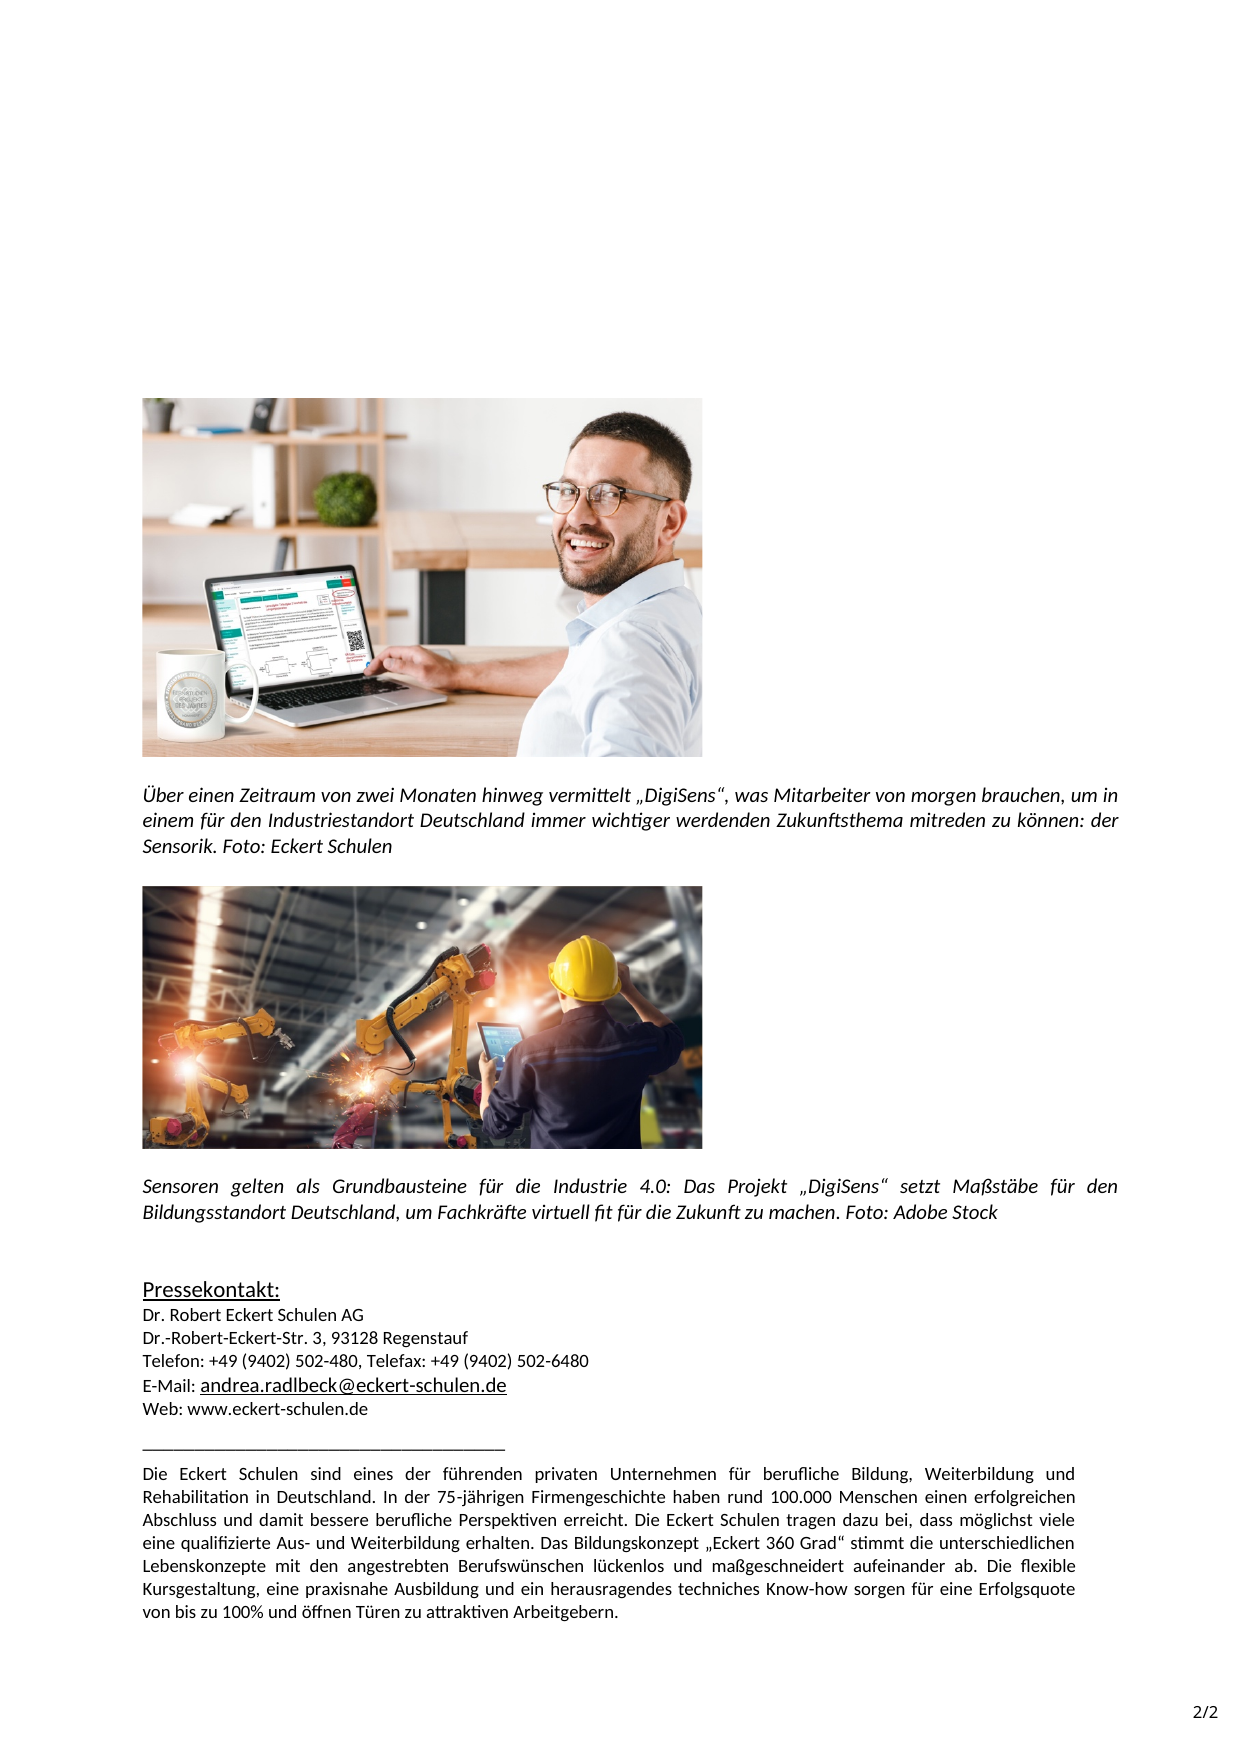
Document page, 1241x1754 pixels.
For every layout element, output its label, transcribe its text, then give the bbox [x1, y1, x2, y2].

text Dr. Robert Eckert Schulen AG [142, 1303, 1119, 1326]
text Die Eckert Schulen sind eines der führenden privaten Unternehmen für berufliche Bildung, Weiterbildung und Rehabilitation in Deutschland. In der 75-jährigen Firmengeschichte haben rund 100.000 Menschen einen erfolgreichen Abschluss und damit bessere berufliche Perspektiven erreicht. Die Eckert Schulen tragen dazu bei, dass möglichst viele eine qualifizierte Aus- und Weiterbildung erhalten. Das Bildungskonzept „Eckert 360 Grad“ stimmt die unterschiedlichen Lebenskonzepte mit den angestrebten Berufswünschen lückenlos und maßgeschneidert aufeinander ab. Die flexible Kursgestaltung, eine praxisnahe Ausbildung und ein herausragendes techniches Know-how sorgen für eine Erfolgsquote von bis zu 100% und öffnen Türen zu attraktiven Arbeitgebern. [142, 1462, 1077, 1623]
text E-Mail: andrea.radlbeck@eckert-schulen.de [142, 1372, 1119, 1397]
text Pressekontakt: [142, 1275, 1122, 1303]
text Dr.-Robert-Eckert-Str. 3, 93128 Regenstauf [142, 1326, 1119, 1349]
text Web: www.eckert-schulen.de [142, 1397, 1119, 1420]
picture [142, 398, 703, 757]
text Sensoren gelten als Grundbausteine für die Industrie 4.0: Das Projekt „DigiSens“ setzt Maßstäbe für den Bildungsstandort Deutschland, um Fachkräfte virtuell fit für die Zukunft zu machen. Foto: Adobe Stock [142, 1173, 1122, 1224]
text Telefon: +49 (9402) 502-480, Telefax: +49 (9402) 502-6480 [142, 1349, 1119, 1372]
text ___________________________________ [142, 1429, 1077, 1454]
text Über einen Zeitraum von zwei Monaten hinweg vermittelt „DigiSens“, was Mitarbeiter von morgen brauchen, um in einem für den Industriestandort Deutschland immer wichtiger werdenden Zukunftsthema mitreden zu können: der Sensorik. Foto: Eckert Schulen [142, 782, 1122, 858]
picture [142, 886, 703, 1149]
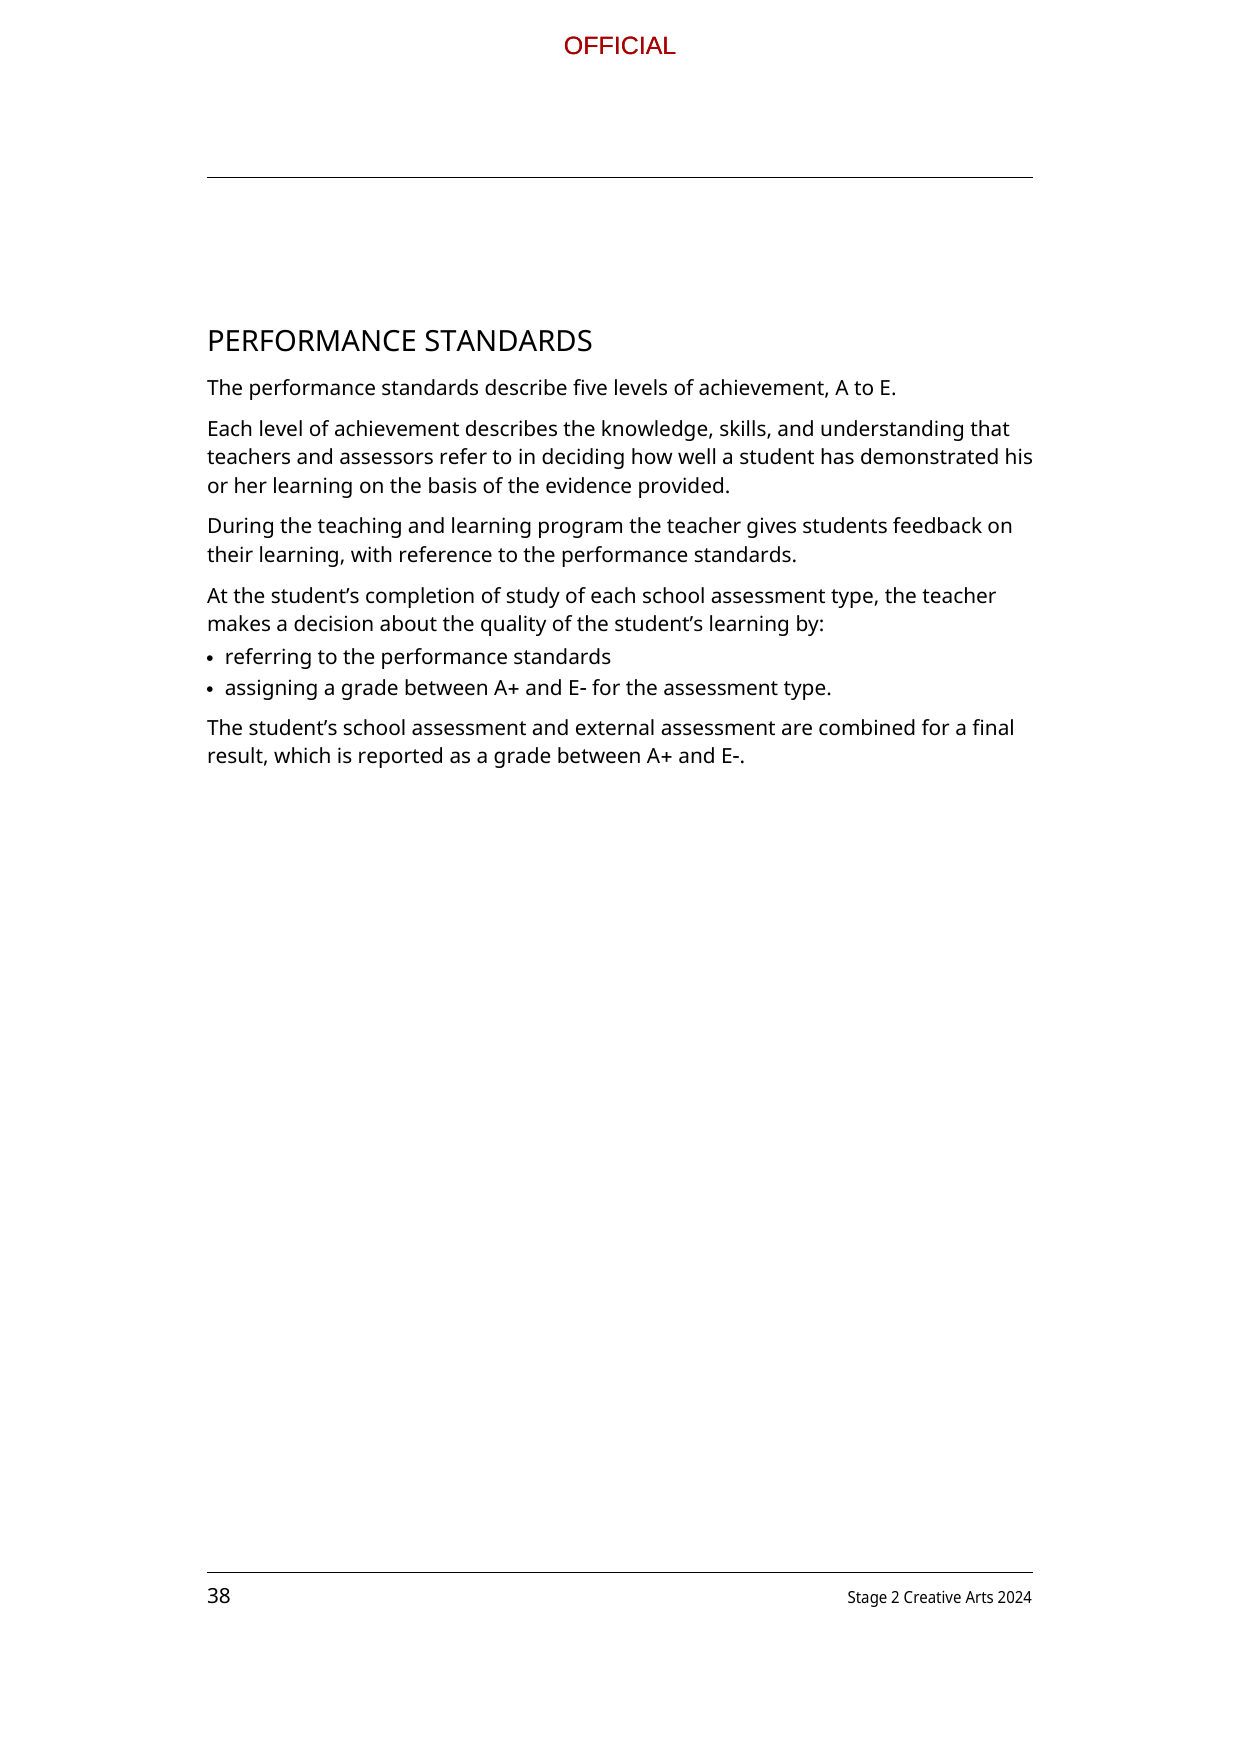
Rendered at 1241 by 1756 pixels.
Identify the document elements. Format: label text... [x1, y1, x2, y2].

text Each level of achievement describes the knowledge, skills, and understanding that teachers and assessors refer to in deciding how well a student has demonstrated his or her learning on the basis of the evidence provided. [207, 414, 1033, 499]
text The performance standards describe five levels of achievement, A to E. [207, 373, 1033, 401]
text assigning a grade between A and E for the assessment type. [207, 675, 1033, 700]
text During the teaching and learning program the teacher gives students feedback on their learning, with reference to the performance standards. [207, 512, 1033, 568]
text referring to the performance standards [207, 644, 1033, 669]
text At the student’s completion of study of each school assessment type, the teacher makes a decision about the quality of the student’s learning by: [207, 581, 1033, 638]
text Performance Standards [207, 321, 1033, 360]
text The student’s school assessment and external assessment are combined for a final result, which is reported as a grade between A and E. [207, 713, 1033, 770]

■ ■ ■ ■ ■

* What the exercise asks
Which of the lines in the listing above include "between"? Report each of them.

* Answer section
text assigning a grade between A and E for the assessment type. [207, 675, 1033, 700]
text The student’s school assessment and external assessment are combined for a final result, which is reported as a grade between A and E. [207, 713, 1033, 770]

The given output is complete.